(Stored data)
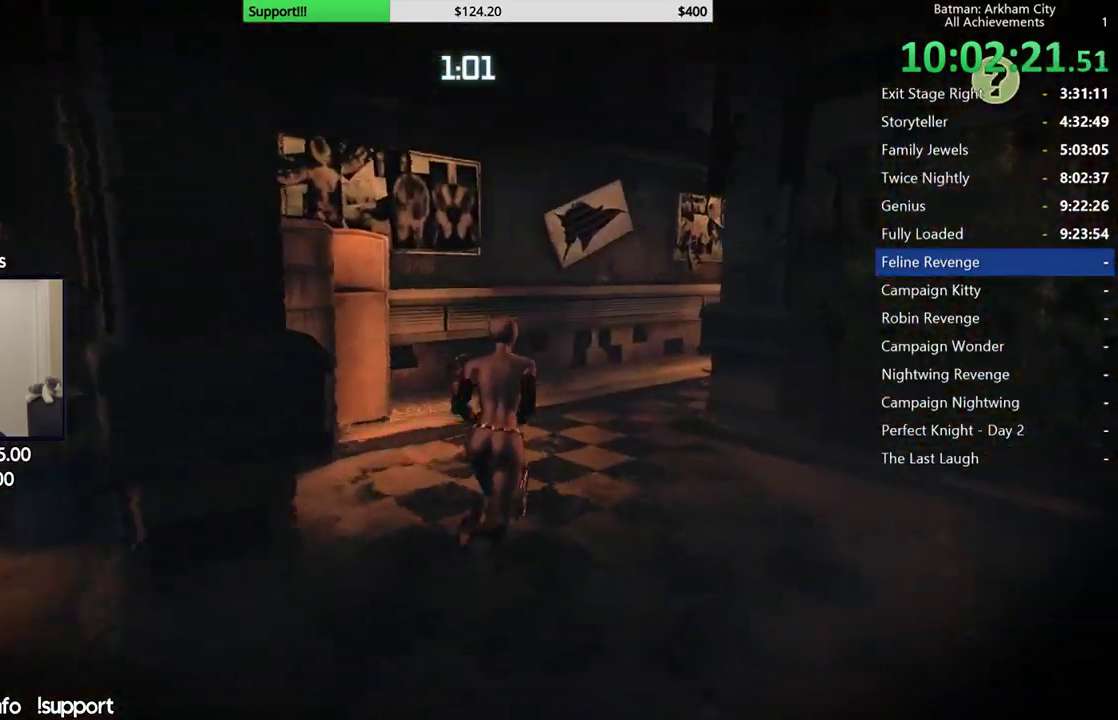
{"buttons": ["R2"], "left_stick": "up-right", "right_stick": "down-right", "button_events": [[150, "R2", "down"], [300, "A", "up"]]}
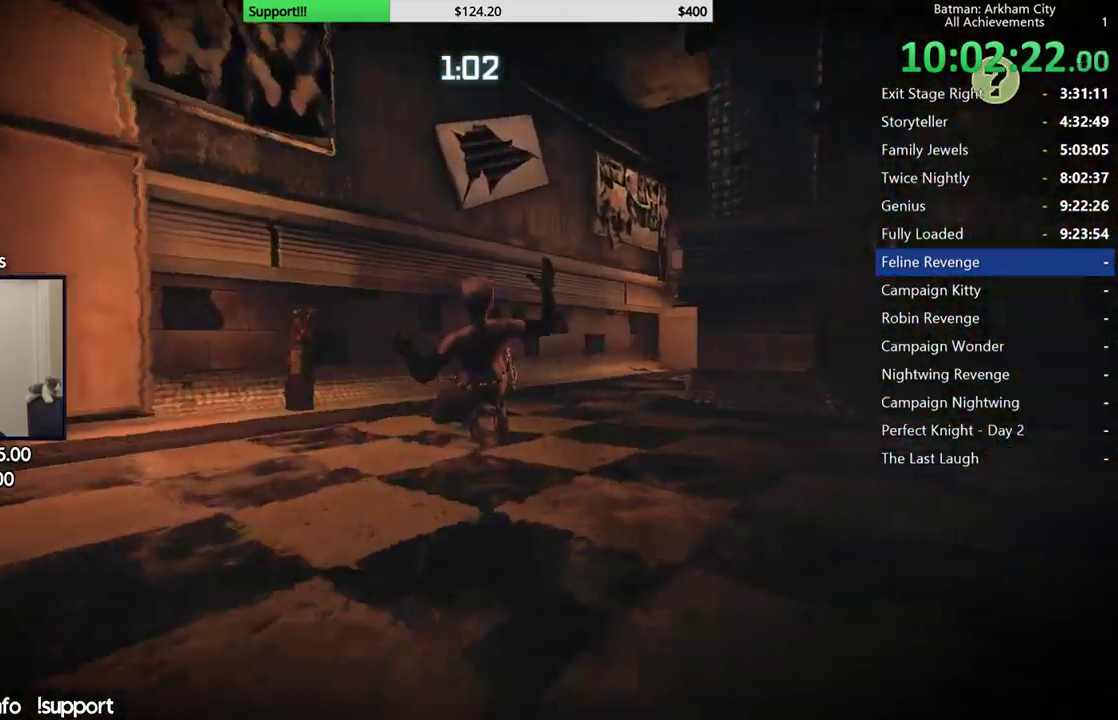
{"buttons": ["R2"], "left_stick": "up-right", "right_stick": "right", "button_events": []}
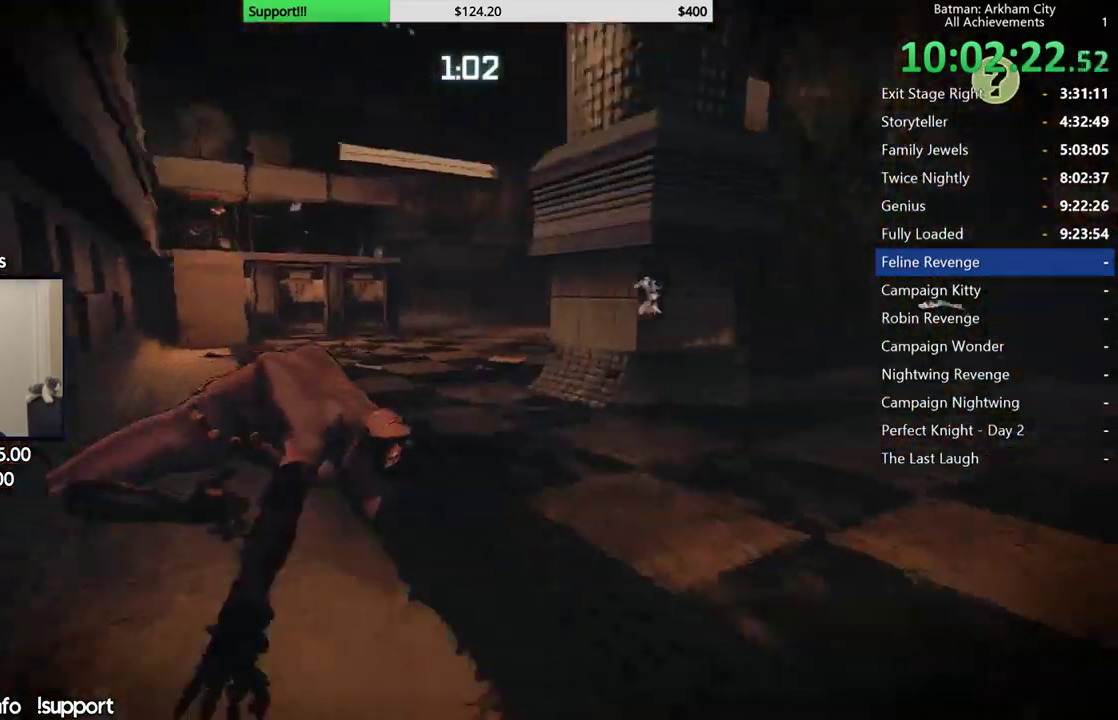
{"buttons": ["R2"], "left_stick": "right", "right_stick": "down-right", "button_events": []}
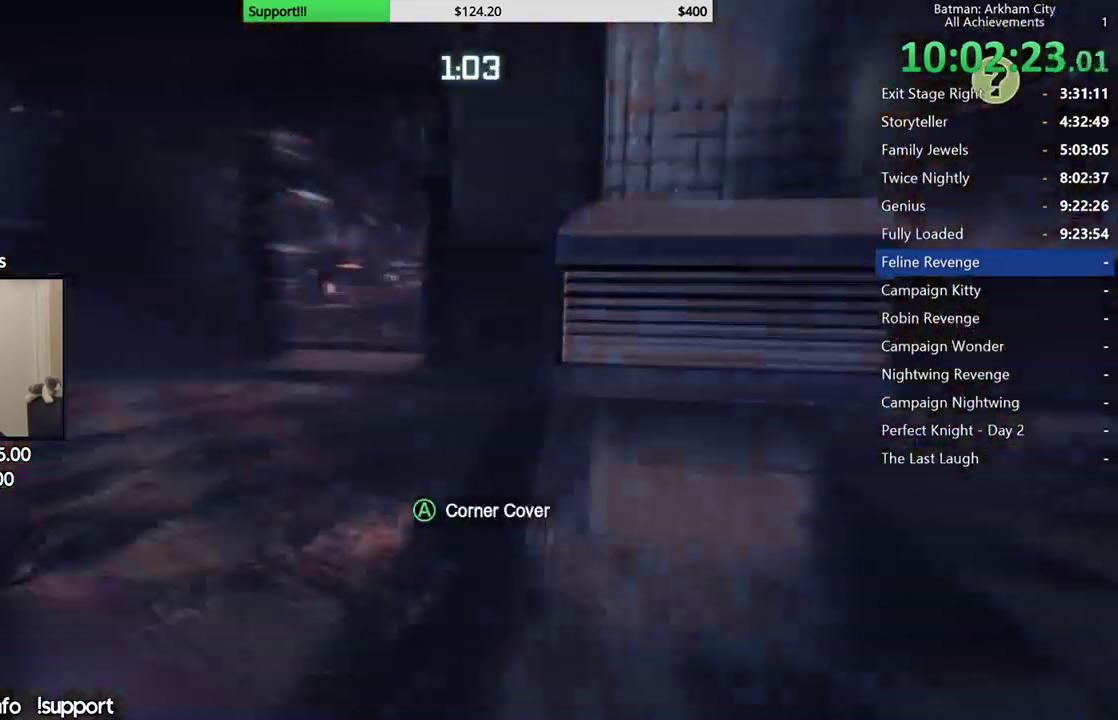
{"buttons": ["R2"], "left_stick": "up-left", "right_stick": "left", "button_events": []}
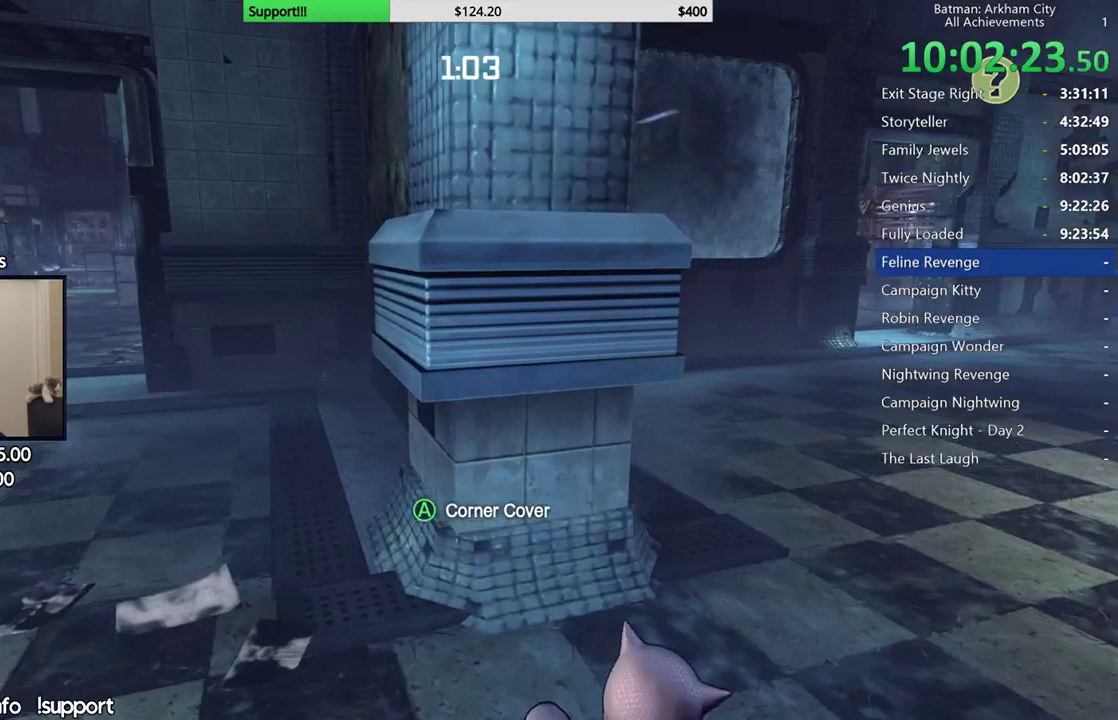
{"buttons": ["R2"], "left_stick": "up-left", "right_stick": "up-left", "button_events": []}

# What you should do:
Report the lines above that contain "down".

# Expected answer:
{"buttons": ["R2"], "left_stick": "up-right", "right_stick": "down-right", "button_events": [[150, "R2", "down"], [300, "A", "up"]]}
{"buttons": ["R2"], "left_stick": "right", "right_stick": "down-right", "button_events": []}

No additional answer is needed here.